> [DATASET RECORDS]:
◆ ◆ ◆ ◆

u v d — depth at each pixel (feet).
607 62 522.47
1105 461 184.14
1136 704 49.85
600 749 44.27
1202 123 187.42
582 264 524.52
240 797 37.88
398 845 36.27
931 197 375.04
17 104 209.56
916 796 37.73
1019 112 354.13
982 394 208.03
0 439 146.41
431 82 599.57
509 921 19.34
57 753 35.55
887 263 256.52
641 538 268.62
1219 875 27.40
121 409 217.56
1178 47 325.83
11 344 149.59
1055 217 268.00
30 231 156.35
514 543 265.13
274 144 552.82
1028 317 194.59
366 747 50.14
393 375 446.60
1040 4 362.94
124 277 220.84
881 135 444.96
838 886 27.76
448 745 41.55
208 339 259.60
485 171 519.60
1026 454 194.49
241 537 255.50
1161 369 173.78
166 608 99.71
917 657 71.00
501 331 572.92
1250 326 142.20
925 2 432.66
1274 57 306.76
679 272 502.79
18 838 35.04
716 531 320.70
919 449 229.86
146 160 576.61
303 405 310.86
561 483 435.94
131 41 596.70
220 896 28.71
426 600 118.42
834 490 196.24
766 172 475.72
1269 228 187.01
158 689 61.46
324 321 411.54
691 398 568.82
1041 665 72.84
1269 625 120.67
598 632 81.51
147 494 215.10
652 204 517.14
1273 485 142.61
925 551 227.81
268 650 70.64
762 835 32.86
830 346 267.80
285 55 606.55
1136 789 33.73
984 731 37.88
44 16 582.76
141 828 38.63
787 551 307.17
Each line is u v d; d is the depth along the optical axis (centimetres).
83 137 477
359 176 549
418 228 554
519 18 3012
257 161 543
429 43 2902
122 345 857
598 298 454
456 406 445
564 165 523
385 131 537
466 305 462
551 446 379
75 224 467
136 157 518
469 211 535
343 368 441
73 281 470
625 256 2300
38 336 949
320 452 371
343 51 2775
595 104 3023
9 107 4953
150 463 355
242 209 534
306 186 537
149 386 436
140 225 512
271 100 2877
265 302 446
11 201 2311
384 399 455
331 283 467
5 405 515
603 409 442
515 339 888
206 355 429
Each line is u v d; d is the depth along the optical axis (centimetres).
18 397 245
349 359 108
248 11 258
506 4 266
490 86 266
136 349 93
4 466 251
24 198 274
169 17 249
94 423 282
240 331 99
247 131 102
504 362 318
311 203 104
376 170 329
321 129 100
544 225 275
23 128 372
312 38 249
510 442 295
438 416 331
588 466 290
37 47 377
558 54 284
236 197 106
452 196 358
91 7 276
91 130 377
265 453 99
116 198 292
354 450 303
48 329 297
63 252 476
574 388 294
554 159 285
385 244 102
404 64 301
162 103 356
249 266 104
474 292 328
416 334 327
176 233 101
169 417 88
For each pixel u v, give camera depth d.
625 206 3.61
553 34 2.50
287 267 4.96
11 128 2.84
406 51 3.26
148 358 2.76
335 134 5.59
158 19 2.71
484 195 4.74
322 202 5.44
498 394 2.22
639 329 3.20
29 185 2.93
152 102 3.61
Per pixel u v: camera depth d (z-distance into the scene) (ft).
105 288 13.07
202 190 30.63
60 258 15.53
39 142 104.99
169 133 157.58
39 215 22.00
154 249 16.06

◆ ◆ ◆ ◆

> [REQUIRED WORK]: Gather all lines with the string "camera" from the data.

> [RESPONSE]:
For each pixel u v, give camera depth d.
Per pixel u v: camera depth d (z-distance into the scene) (ft).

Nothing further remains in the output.